# problems installing 3rd Brake light flash module



## BHB (Oct 26, 2004)

okay heres the situation. i'm trying to install a module that will make my high mounted 3rd brake light flash when brakes are aplied. i got the module from another vortexer (larry http://****************.com/smile/emthup.gif) who pulled it outta a jetta. 
anyway... i'm trying to figure out if i'm doing something wrong, or maybe the module is bad? 
the instructions say.... wires out of the module = 
black = ground
yellow = five sec intermittant 12V out (to light)
red = 12v constant power in (from battery)
















lets hear it.
the brake light draws ~12v when on. (duh)








brake engaged, power= ~12v into module (correct.) unit grounded properly to origional brake light ground (green alagator clip)








power coming out of the module when brake applied it -0.02v. 








well.... anyway. what do you guys think? any suggestions on what i should do/try?












_Modified by bhb399mm at 2:15 PM 9-3-2005_


----------



## BHB (Oct 26, 2004)

ttt


----------



## dennisgli (May 17, 2003)

*Re: problems installing 3rd Brake light flash module (bhb399mm)*


_Quote, originally posted by *bhb399mm* »_
black = ground
yellow = five sec intermittant 12V out (to light)
red = 12v constant power in (from battery)


This doesn't make sense.

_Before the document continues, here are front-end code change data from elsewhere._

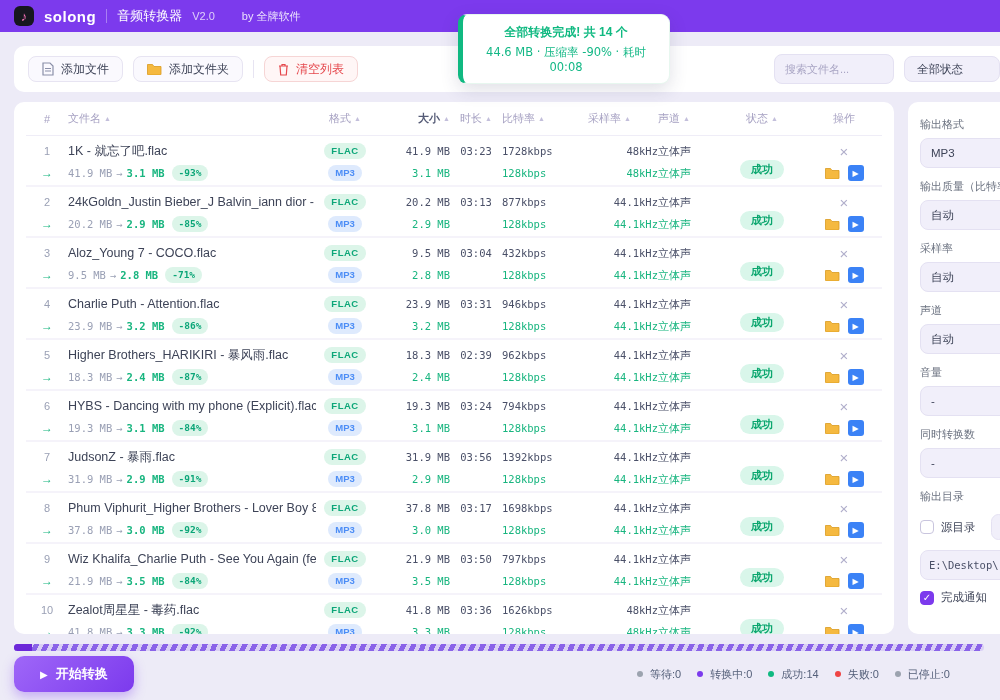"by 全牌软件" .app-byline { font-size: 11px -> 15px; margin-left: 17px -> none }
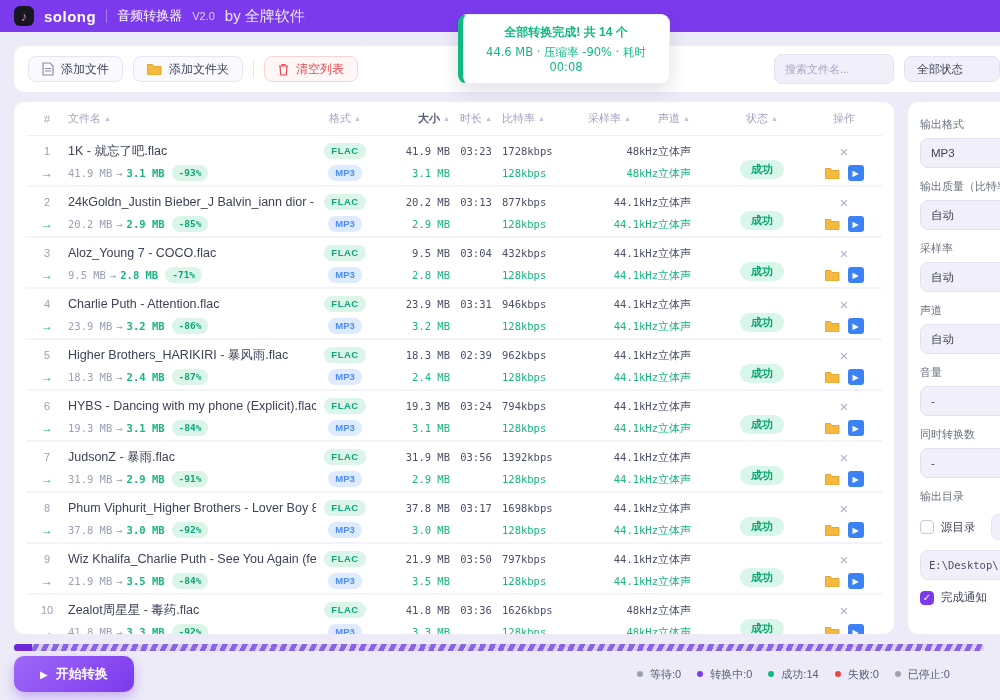"添加文件" .tbtn { height: 26px -> 14px }
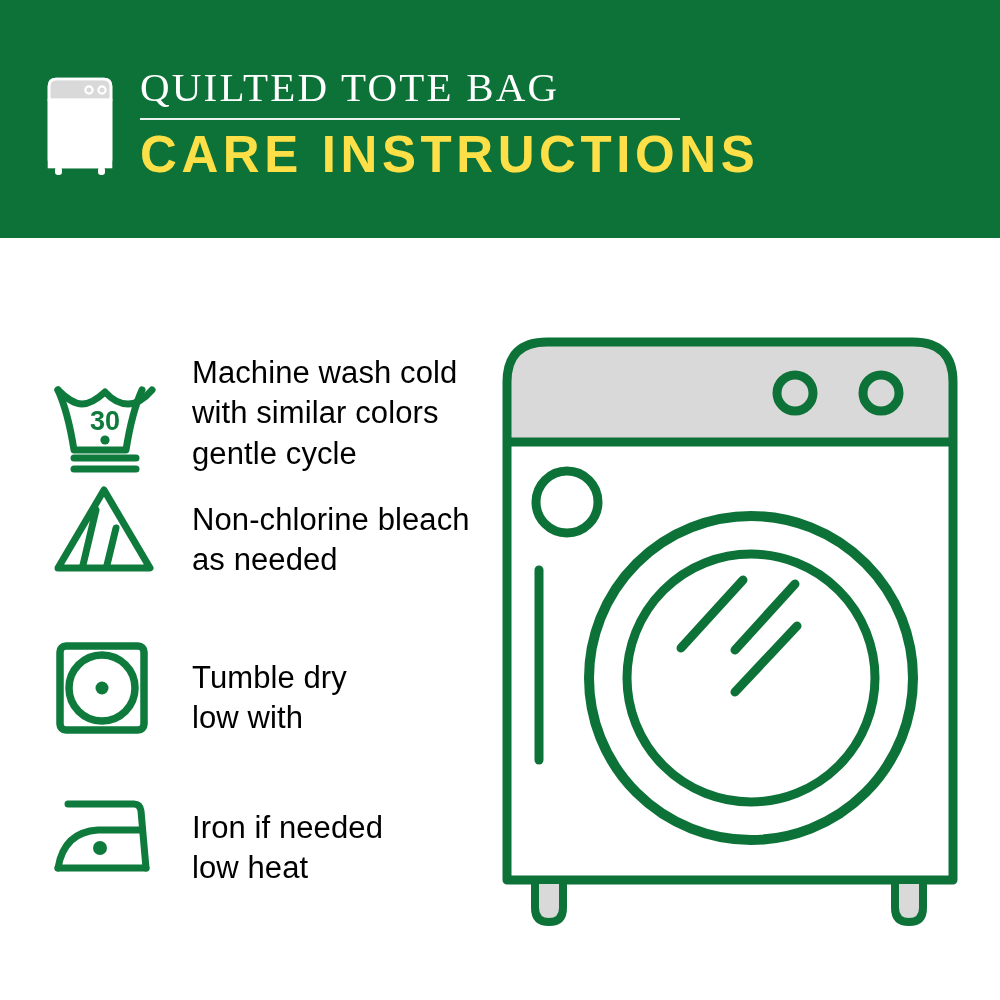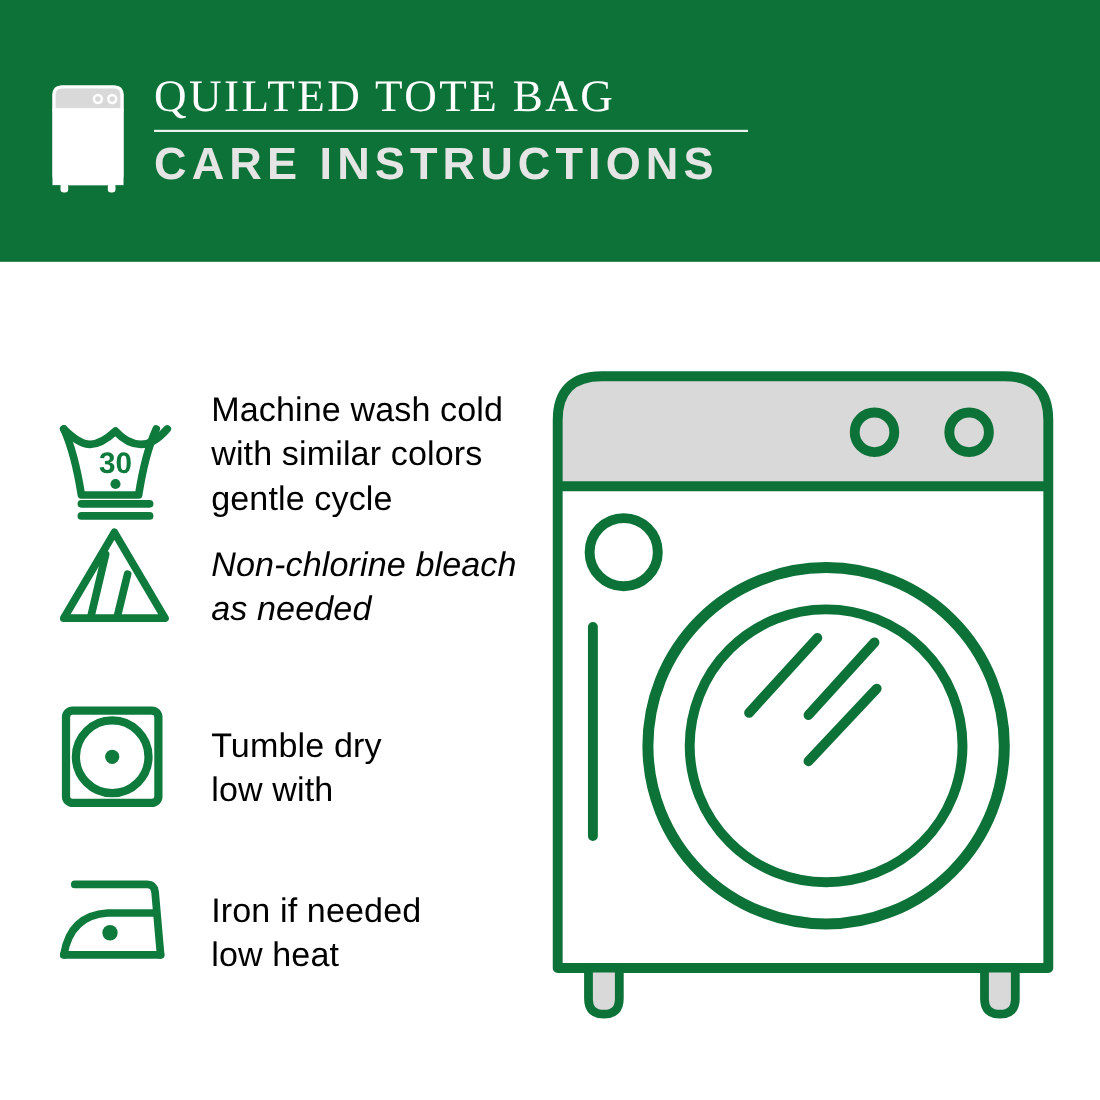"CARE INSTRUCTIONS" .title-sub { color: #e5e5e5 -> #fde047; font-size: 41px -> 51px }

Do you mean that they tell you to hook the red wire to the battery and the yellow wire to the existing brake lights? I don't see how that could possibly work.


----------



## Pelican18TQA4 (Dec 13, 2000)

*Re: problems installing 3rd Brake light flash module (dennisgli)*

I was going to say the same thing. Often in electrical diagrams, a yellow wire is a "battery" wire. I would try hooking the yellow wire to the factory 12+ wire and the red wire to the actual brake light.


----------



## BHB (Oct 26, 2004)

will try switching the wires 
any other takers?


----------



## dennisgli (May 17, 2003)

*Re: problems installing 3rd Brake light flash module (bhb399mm)*

I don't think switching the wires will help. I don't understand how this could flash only the third brake light if you just wire it up in parallel with all three lights? Seems like you would have to cut the wire to the third brake light. Is that all it says in the instructions? Don't they even provide a wiring diagram?


----------



## powermaps (Sep 1, 2005)

red goes to power source of original brake light, yellow goes to +ve on third brake light, black goes to ground of original brake light. 
Sorted


----------



## dennisgli (May 17, 2003)

*Re: problems installing 3rd Brake light flash module (powermaps)*

That makes more sense.


----------



## BHB (Oct 26, 2004)

*Re: (powermaps)*


_Quote, originally posted by *powermaps* »_red goes to power source of original brake light, yellow goes to +ve on third brake light, black goes to ground of original brake light. 
Sorted

did you look at the pictures?







that exactly how it was hooked up and it was drawing negative (??)


----------



## dennisgli (May 17, 2003)

*Re: problems installing 3rd Brake light flash module (bhb399mm)*

It doesn't look like you have anything connected to the yellow wire in the picture?


----------



## BHB (Oct 26, 2004)

in the last picture, everything is hooked up per the instructions. 
in the pic right before that one, your right, nothing is hooked up to the yellow wire - the pic just shows that theres ~12v going into the module


----------



## dennisgli (May 17, 2003)

*Re: problems installing 3rd Brake light flash module (bhb399mm)*

What kind of load do you have connected to the yellow wire? Maybe it doesn't work with LEDs - they may not draw enough current.


----------



## BHB (Oct 26, 2004)

thats a good thought, i'd bet you were right however.... the guy i bought it from (lary) pulled it outta a mk4 jetta just like mine (same brake light) 
anyway, i've been busy with moving back into school so i havent been able to tinker with this. will get some mor readins with the DMM later


----------



## LSinLV (Nov 25, 2001)

*Re: (bhb399mm)*

well it came out of my wife's 02' jetta....about 1 year ago..and it worked then....
blk=gnd
red=switched 12v from brakelight switch
ylw=output to 3rd brakelight
obviously you have to cut the lead to the 3rd brakelight...then put the module in-line...should work..not sure why it's not???


----------